目標 A:
本文の「割り箸を鉛筆削りにて」で始まる段落を、主な事実を残して箇条書きに書き直す。
目標 B:
本文のうち「木材、木質材料は、地球温暖化」で始まり「クルの2点について紹介する。」まで続く部分を、一字も変えずに書き出す。

本文:
EDUCATION&RESEARCH

教育・研究

木質廃材のリサイクルを学ぶ教材の開発

教育学部(学生)野口晃生、矢部寛泰
教育学部附属横浜小学校 教諭 露木隆夫
教育学部 小林大介


概要

木材、木質材料は、地球温暖化に影響を与えている大気中の二酸化炭素を光合成によって取り込んで成長した樹木より得られる。その炭素の固形物である木材・木質材料を住宅や家具などの材料として私たちは利用している。よって、使い終わった木材・木質材料を燃やしたり腐らせたりしないで大気中に二酸化炭素として戻さずにリサイクルすることは、地球温暖化の抑制に大きく貢献することになる。木質廃材の多くは木質廃棄物処理工場(チップ工場)へ運ばれ、細かく切削され木質チップとなり、主に製紙用、パーティクルボード用、サーマルリサイクル用としてリサイクルされる。当研究室では、主に小学校にある工具・用具で小学生が自ら木質廃材をリサイクルすることができる教材の開発を行っている。本項では、①割り箸チップを用いたパーティクルボードの製作とそのボードを使った工作、②附属横浜小学校で行った折れた廃木製バットのリサイクルの2点について紹介する。

①割り箸チップを用いたパーティクルボードの製作とそのボードを使った工作

割り箸を鉛筆削りにて細かく切削し、水、酢酸ビニル樹脂エマルジョン系接着剤と混ぜて、型に入れてホットプレートで両面を焼成した。出来上がった割り箸パーティクルボードを時計の文字盤に利用して時計を製作した。本教材では実際の木材・木質材料のリサイクルを模倣することにより、そのリサイクル方法を学びながら、自ら作った材料で工作することができる。

元データ:
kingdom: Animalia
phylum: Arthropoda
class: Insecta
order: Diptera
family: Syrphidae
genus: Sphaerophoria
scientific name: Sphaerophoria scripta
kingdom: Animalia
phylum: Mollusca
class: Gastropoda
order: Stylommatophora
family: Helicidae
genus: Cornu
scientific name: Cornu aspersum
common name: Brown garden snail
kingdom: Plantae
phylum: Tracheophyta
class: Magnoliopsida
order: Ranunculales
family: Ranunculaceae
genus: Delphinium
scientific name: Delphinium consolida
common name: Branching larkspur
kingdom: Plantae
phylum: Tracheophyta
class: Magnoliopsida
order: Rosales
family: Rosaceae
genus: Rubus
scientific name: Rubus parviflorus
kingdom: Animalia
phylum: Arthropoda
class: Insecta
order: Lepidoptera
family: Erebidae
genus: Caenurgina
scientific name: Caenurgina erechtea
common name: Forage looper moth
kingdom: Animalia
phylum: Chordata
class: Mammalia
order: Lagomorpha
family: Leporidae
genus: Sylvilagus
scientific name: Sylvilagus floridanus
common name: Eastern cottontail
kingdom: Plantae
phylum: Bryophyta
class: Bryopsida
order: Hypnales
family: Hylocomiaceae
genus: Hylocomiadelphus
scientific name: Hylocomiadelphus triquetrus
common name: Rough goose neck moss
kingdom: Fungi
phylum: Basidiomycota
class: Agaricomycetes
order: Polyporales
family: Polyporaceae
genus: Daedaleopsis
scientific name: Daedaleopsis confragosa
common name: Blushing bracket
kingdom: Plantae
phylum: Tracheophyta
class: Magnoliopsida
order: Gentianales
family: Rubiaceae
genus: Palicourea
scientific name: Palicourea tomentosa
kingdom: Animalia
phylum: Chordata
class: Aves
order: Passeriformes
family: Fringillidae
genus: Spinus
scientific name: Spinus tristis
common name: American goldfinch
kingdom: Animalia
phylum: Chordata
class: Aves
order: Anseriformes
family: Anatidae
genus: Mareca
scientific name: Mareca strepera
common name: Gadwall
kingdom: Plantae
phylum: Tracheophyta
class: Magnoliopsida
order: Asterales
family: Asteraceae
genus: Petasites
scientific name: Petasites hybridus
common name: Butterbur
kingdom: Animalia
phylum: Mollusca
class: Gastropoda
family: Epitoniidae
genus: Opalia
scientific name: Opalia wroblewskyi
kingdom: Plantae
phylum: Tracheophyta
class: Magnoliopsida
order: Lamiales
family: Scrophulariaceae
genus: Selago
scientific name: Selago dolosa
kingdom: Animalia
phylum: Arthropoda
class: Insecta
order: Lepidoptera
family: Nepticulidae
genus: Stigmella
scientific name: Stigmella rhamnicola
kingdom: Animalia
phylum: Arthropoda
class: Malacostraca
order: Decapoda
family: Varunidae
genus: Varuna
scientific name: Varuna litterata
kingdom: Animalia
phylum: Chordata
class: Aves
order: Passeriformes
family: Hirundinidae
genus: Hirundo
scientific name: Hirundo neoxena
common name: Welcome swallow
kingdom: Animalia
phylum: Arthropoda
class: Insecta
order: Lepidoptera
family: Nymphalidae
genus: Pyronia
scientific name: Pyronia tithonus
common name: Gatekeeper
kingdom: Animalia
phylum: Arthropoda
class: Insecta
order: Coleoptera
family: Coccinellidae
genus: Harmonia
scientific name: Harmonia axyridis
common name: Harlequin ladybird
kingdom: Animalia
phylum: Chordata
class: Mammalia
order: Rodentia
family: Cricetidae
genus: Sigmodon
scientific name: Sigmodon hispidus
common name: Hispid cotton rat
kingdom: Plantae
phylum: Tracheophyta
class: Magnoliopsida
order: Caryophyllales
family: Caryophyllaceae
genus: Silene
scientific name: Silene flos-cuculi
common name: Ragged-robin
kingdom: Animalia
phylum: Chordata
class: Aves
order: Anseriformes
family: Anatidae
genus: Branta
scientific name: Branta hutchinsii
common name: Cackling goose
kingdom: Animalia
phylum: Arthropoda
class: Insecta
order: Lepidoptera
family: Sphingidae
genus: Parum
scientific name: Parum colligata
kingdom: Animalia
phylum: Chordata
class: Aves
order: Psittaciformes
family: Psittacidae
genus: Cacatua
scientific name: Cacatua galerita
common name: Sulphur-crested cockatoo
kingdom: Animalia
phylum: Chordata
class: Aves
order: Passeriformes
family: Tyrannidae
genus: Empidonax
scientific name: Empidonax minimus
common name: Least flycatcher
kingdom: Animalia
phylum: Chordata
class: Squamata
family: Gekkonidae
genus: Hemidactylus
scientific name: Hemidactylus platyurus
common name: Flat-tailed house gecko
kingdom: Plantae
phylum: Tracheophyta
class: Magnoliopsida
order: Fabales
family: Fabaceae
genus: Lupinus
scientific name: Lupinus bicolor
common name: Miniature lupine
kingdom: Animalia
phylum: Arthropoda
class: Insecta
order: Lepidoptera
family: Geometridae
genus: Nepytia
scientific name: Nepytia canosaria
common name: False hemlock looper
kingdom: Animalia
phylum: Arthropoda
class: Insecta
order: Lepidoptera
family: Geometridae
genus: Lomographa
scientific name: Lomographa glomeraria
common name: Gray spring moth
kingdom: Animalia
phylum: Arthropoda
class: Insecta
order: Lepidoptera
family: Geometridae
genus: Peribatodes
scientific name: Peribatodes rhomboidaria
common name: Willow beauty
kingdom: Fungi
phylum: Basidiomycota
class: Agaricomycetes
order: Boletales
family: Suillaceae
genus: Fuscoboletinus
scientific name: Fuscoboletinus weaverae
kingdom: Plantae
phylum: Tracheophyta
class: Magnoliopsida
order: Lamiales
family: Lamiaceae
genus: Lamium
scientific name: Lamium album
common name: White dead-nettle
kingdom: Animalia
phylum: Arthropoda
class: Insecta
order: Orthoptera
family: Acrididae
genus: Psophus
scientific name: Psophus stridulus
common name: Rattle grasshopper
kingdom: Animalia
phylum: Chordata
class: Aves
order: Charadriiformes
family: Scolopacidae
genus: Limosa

出力 A:
- 割り箸を鉛筆削りで細かく切削する
- 水と酢酸ビニル樹脂エマルジョン系接着剤を混ぜて型に入れ、ホットプレートで両面を焼成する
- できた割り箸パーティクルボードを時計の文字盤に使い、時計を製作した
- 実際の木材・木質材料のリサイクルを模倣するので、その方法を学びつつ自作の材料で工作できる

出力 B:
木材、木質材料は、地球温暖化に影響を与えている大気中の二酸化炭素を光合成によって取り込んで成長した樹木より得られる。その炭素の固形物である木材・木質材料を住宅や家具などの材料として私たちは利用している。よって、使い終わった木材・木質材料を燃やしたり腐らせたりしないで大気中に二酸化炭素として戻さずにリサイクルすることは、地球温暖化の抑制に大きく貢献することになる。木質廃材の多くは木質廃棄物処理工場(チップ工場)へ運ばれ、細かく切削され木質チップとなり、主に製紙用、パーティクルボード用、サーマルリサイクル用としてリサイクルされる。当研究室では、主に小学校にある工具・用具で小学生が自ら木質廃材をリサイクルすることができる教材の開発を行っている。本項では、①割り箸チップを用いたパーティクルボードの製作とそのボードを使った工作、②附属横浜小学校で行った折れた廃木製バットのリサイクルの2点について紹介する。